All of this was for the taking. And while the series isn’t technically over, Marner submitted a performance Wednesday night that left his supporters leaving the building in a mix of muted contempt and disbelief. This could be his final home game with the Leafs and the enduring image of the homegrown winger won’t be pretty if that’s indeed the case. Marner rejected the notion it could be his last home game at Scotiabank Arena, but that door has been pried open after Wednesday’s no-show.

Marner was dreadful in Game 5, as the Maple Leafs lost 6-1  to the Panthers. Through the first period, the Panthers out-chanced Marner, Auston Matthews and Matthew Knies 11-1, outshot them 6-0 and outscored them 1-0. And they weren’t mere passengers on the goal, either. Matthews was hemmed behind the net, while Marner didn’t move his feet, staring idly by as the Panthers worked the puck around and Ekblad fired it past an exhausted Joseph Woll.

Woll, for what it’s worth, was eventually pulled in the third period as the Maple Leafs had fully capitulated by then and it didn’t even register.

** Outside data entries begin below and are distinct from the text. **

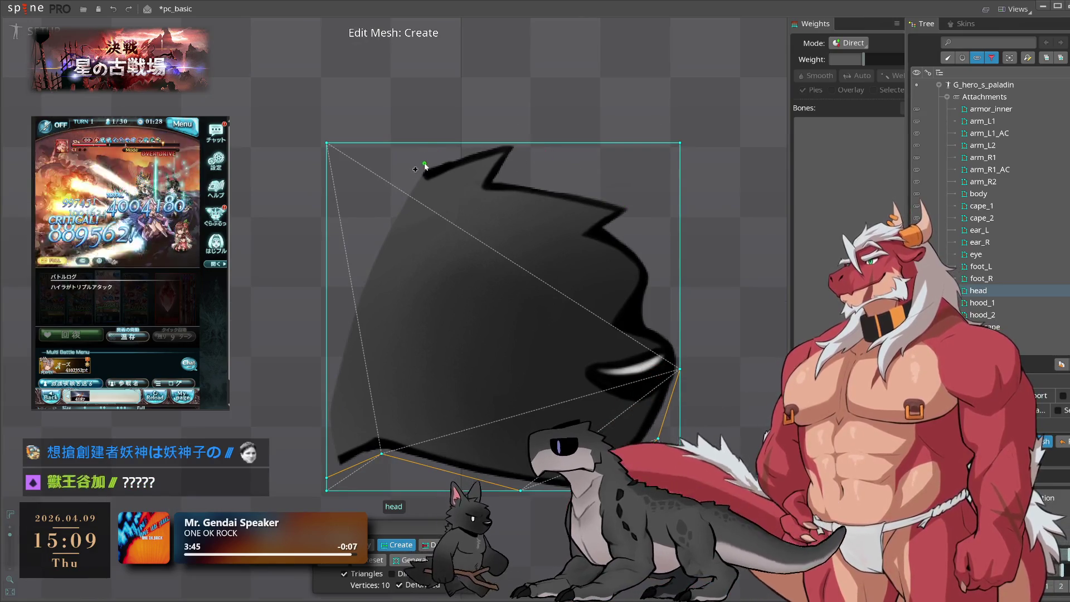
{"action": "left_click", "coordinate": [457, 156]}
{"action": "left_click", "coordinate": [505, 144]}
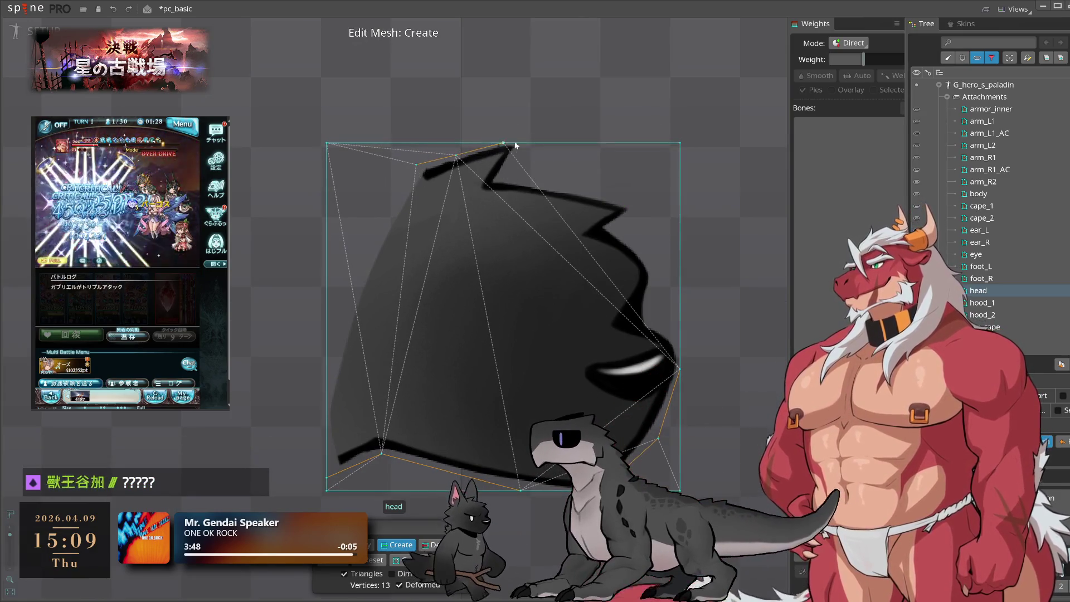
{"action": "left_click", "coordinate": [501, 180]}
{"action": "left_click", "coordinate": [553, 184]}
- Add head mesh vertices along the hair's jagged edge and near the snout
{"action": "left_click", "coordinate": [597, 196]}
{"action": "left_click", "coordinate": [638, 209]}
{"action": "left_click", "coordinate": [607, 227]}
{"action": "left_click", "coordinate": [638, 250]}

The home crowd was already staring into the abyss.

If Marner’s passivity on Ekblad’s opening goal wasn’t bad enough, he made a blunder that will live in infamy across Leafs Nation, unless he helps the team engineer a comeback against the Panthers this series. Trailing 2-0 in the second period, Marner skated up the wall in his defensive zone with the puck, appearing to make a routine exit. Marner had other plans though, as he stopped, turned around and tossed a pass up the middle of the ice in what could be best described as a botched spin-o-rama. The attempt was easily intercepted by Gustav Forsling, who one-touched the puck back up to Sam Reinhart. Marner skated back into his defensive zone half-heartedly, and Jesper Boqvist, who was only reinserted into the Panthers’ lineup due to an injury to Evan Rodrigues, skated right by Marner to the puck in at the back post. It was 3-0 Panthers, and it may have been the moment that crushed any optimism surrounding Marner, nearing the end of his ninth year with the Maple Leafs.

“I thought tonight was really the first night that we didn’t reply well or play our game,” Marner said post-game. “We do that against a team like that over there, they’re going to make you pay and that’s what they did.”

It was a blank canvas for Marner entering the playoffs. He bet on himself as it relates to the open market, and even if you take free agency out of the equation, he was merely asked to present a reasonable facsimile of his regular season form, where he looked like one of the NHL’s best wingers. A middling performance wouldn’t satisfied the frothing masses, but it would come to pass. Marner was dreadful, with several critical blunders, showing zero willingness to engage in puck battles or close out on Panthers’ forwards. He had every opportunity to silence his critics and write new narratives alike.

“I don’t think anyone’s happy about it,” Marner said. “Time to reset. Time to refocus. Get ready for our flight tomorrow to Florida, get ready to play a hockey game.”

Marner wasn’t singled out after a horrific loss and both Matthews, and Maple Leafs head coach Craig Berube emphasized it was a team effort post-game. It’s clear that Marner had the most to gain with a seismic win but instead, he played arguably the worst game of his career.

“Everybody’s got to look in the mirror, myself included,” Matthews said post-game. “Everybody wants to be better. Everybody wants to obviously win. We’ve been a great road team all season long. There’s always going to be a belief in this group.”

Once again, the Leafs are on the brink of elimination but this year certainly feels different. It may be Marner’s last season with the Maple Leafs, a period where he’s produced 741 points in 657 regular season games, a rate that should qualify him as one of the best players in the franchise’s 107-year history. When the lights are the brightest, Marner shrinks. And he was actively detrimental to his team’s cause in a stunning 6-0 loss. Anything short of this assessment is willful optimism masquerading as wish fulfilment.